▶ **Brano proposto**:
↓↓↓

ARTICOLO DI BRUNO TINTI SUL FATTO QUOTIDIANO SULLA “BATTAGLIA” IN CORSO PER IL CONTROLLO DELLE INDAGINI DELLA POLIZIA GIUDIZIARIA DA PARTE DELLE SCALE GERARCHICHE
Di seguito, l’articolo di Bruno Tinti pubblicato da Il Fatto Quotidiano. Il titolo è della redazione del sito. Quello originale è “Polizia giudiziaria, la battaglia per il controllo.
Della delicatissima questione se ne è già occupato in due occasioni – lo scorso mese e nel 2012 - il nostro Cleto Iafrate con i seguenti due interventi:
POLIZIA GIUDIZIARIA, LA BATTAGLIA PER IL CONTROLLO
di Bruno Tinti
Il Fatto Quotidiano - 11 agosto 2016 - Pag. 13
In principio era la Costituzione. Articolo 109: “L’autorità giudiziaria dispone direttamente della polizia giudiziaria”. Io ci credevo e cosi “disponevo” che si facesse questa o quella indagine. La mia “disposizione" arrivava al Commissariato, alla Squadra Mobile, al Nucleo Investigativo Carabinieri, al Nucleo di Polizia Tributaria, insomma al Comando di Polizia Giudiziaria che aveva inviato in Procura la segnalazione di notizia di reato (allora si chiamava “rapporto”); certe volte “disponevo” che le indagini fossero effettuare da Tizio o Caio. Che erano poi quelli che avevano svolto le indagini. E l’indagine in effetti veniva fatta. Solo che la facevano quando volevano loro (“loro” erano i Comandi cui era arrivata la mia “disposizione”), dalle persone che decidevano loro e con le modalità che stabilivano loro. A me arrivava un pacchetto bello e confezionato e, se non mi piaceva, toccava ricominciare daccapo.

↑↑↑

▶ **Consegna A**: Nel brano sulla polizia giudiziaria, ricopia la parte che comincia con "ARTICOLO DI BRUNO TINTI SUL" e si chiude dopo "per il controllo.", sostituendo "redazione" con "direzione".
I dati che seguono non hanno alcun legame con il brano.

▶ **Dati forniti**:
↓↓↓

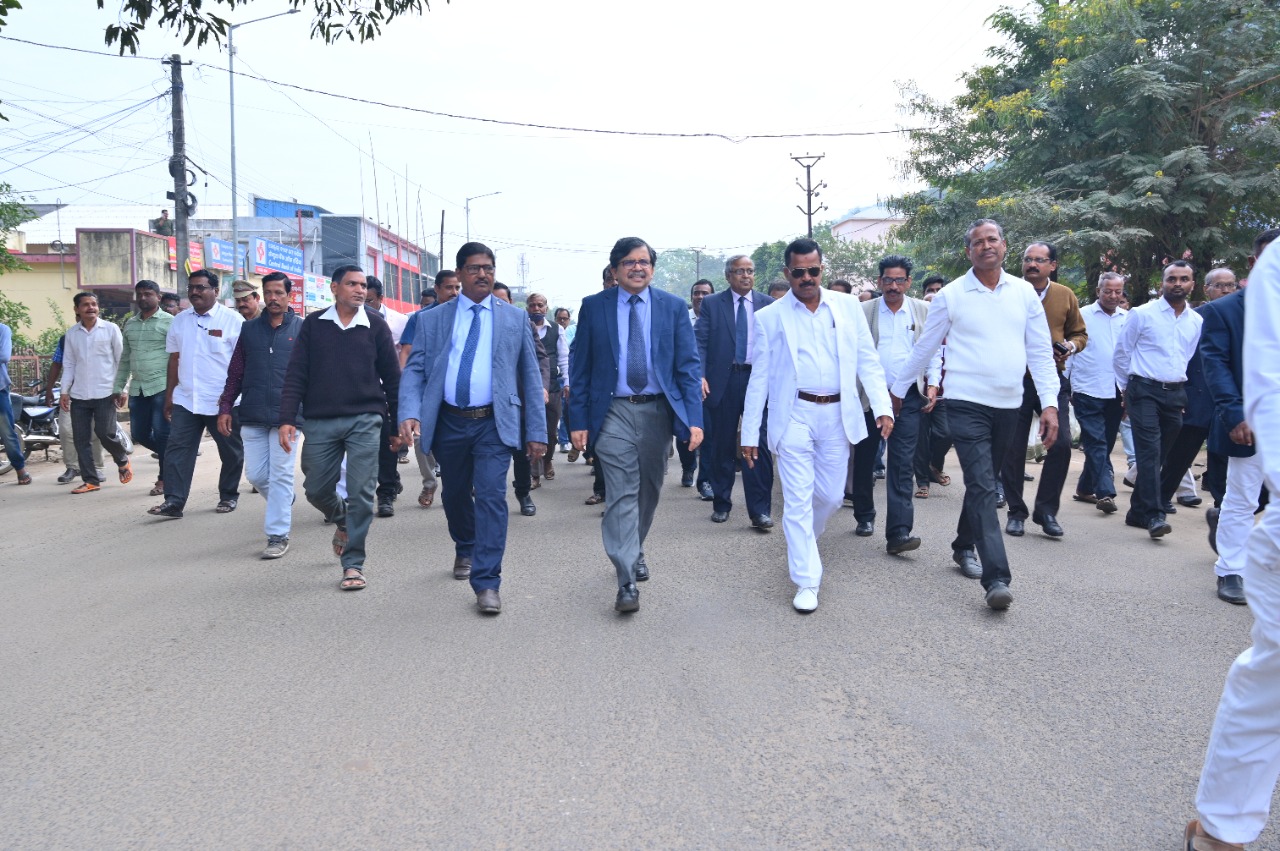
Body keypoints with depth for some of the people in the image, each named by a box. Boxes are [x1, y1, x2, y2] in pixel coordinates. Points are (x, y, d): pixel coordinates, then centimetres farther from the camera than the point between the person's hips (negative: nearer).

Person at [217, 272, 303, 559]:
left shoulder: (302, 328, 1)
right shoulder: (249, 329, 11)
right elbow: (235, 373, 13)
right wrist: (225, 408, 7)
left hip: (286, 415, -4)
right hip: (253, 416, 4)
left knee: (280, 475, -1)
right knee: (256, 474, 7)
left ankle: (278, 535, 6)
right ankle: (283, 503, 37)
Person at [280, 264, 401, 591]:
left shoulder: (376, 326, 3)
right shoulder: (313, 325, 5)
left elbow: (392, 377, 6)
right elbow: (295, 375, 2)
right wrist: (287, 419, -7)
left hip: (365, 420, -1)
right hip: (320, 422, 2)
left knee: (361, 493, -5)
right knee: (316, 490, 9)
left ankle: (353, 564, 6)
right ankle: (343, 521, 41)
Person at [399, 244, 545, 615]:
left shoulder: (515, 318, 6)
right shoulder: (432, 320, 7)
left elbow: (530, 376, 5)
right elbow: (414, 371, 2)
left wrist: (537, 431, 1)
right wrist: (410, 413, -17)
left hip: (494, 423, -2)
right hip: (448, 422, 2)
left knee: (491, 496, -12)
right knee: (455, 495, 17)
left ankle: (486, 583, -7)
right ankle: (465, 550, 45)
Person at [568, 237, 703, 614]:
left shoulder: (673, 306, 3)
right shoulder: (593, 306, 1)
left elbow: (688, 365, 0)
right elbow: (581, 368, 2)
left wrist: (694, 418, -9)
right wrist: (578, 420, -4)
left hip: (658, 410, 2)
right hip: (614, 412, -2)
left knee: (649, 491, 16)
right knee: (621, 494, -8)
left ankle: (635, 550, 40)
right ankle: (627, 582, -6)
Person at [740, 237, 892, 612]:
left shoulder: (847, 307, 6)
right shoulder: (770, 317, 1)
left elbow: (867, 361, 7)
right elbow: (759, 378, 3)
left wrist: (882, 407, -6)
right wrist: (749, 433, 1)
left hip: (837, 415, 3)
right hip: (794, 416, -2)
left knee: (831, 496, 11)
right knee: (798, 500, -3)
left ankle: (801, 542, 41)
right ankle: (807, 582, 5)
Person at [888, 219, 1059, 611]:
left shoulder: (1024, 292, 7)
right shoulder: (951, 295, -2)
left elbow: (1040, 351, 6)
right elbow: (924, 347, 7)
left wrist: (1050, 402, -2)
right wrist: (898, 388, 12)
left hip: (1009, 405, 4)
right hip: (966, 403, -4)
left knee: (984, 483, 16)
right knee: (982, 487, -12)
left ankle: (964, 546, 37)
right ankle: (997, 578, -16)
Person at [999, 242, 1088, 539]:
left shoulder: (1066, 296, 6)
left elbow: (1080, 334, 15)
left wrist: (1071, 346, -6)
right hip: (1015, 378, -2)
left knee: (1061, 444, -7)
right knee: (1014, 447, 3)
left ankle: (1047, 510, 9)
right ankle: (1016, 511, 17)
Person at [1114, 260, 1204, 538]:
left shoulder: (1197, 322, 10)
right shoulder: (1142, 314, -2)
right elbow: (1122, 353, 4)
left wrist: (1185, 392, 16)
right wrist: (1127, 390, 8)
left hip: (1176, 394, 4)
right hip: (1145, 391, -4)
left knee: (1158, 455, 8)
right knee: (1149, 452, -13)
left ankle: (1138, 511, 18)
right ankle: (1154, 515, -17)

↑↑↑
↓↓↓

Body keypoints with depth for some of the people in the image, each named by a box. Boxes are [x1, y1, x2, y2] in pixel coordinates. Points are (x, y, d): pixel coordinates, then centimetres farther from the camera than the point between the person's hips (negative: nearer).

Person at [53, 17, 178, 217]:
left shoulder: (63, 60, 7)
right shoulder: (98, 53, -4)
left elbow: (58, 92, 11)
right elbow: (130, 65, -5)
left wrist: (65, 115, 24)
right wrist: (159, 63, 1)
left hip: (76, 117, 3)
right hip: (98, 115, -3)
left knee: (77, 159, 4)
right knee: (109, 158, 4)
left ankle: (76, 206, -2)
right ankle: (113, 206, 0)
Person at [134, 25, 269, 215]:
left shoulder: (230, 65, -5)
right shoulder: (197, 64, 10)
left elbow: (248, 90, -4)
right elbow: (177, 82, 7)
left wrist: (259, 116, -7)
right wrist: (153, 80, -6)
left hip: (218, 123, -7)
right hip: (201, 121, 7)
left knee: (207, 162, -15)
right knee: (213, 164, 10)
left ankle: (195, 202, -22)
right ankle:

↑↑↑
↓↓↓

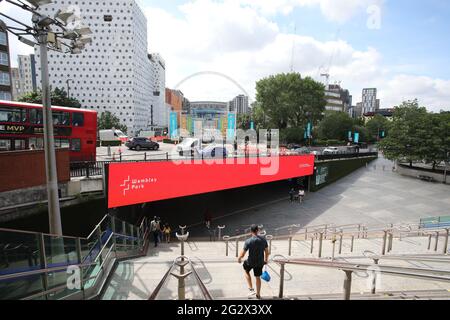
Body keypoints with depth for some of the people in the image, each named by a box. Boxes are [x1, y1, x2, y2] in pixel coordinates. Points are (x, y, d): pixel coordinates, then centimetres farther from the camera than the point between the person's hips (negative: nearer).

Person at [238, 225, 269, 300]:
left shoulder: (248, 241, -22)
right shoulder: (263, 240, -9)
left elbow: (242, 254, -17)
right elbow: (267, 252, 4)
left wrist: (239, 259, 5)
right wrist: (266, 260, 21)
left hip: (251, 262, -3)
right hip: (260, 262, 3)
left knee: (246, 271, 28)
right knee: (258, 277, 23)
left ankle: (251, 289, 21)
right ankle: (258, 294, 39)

↑↑↑

▶ **Consegna B**: Riscrivi in forma di elenco numerato, senza le righe vuote, le righe dei dati che partono da quella con "left wrist: (239, 259, 5)" e arrivano a quella con "right ankle: (258, 294, 39)", entrambe comprese.

▶ **Svolgimento A**:
ARTICOLO DI BRUNO TINTI SUL FATTO QUOTIDIANO SULLA “BATTAGLIA” IN CORSO PER IL CONTROLLO DELLE INDAGINI DELLA POLIZIA GIUDIZIARIA DA PARTE DELLE SCALE GERARCHICHE
Di seguito, l’articolo di Bruno Tinti pubblicato da Il Fatto Quotidiano. Il titolo è della direzione del sito. Quello originale è “Polizia giudiziaria, la battaglia per il controllo.

▶ **Svolgimento B**:
1. left wrist: (239, 259, 5)
2. right wrist: (266, 260, 21)
3. left hip: (251, 262, -3)
4. right hip: (260, 262, 3)
5. left knee: (246, 271, 28)
6. right knee: (258, 277, 23)
7. left ankle: (251, 289, 21)
8. right ankle: (258, 294, 39)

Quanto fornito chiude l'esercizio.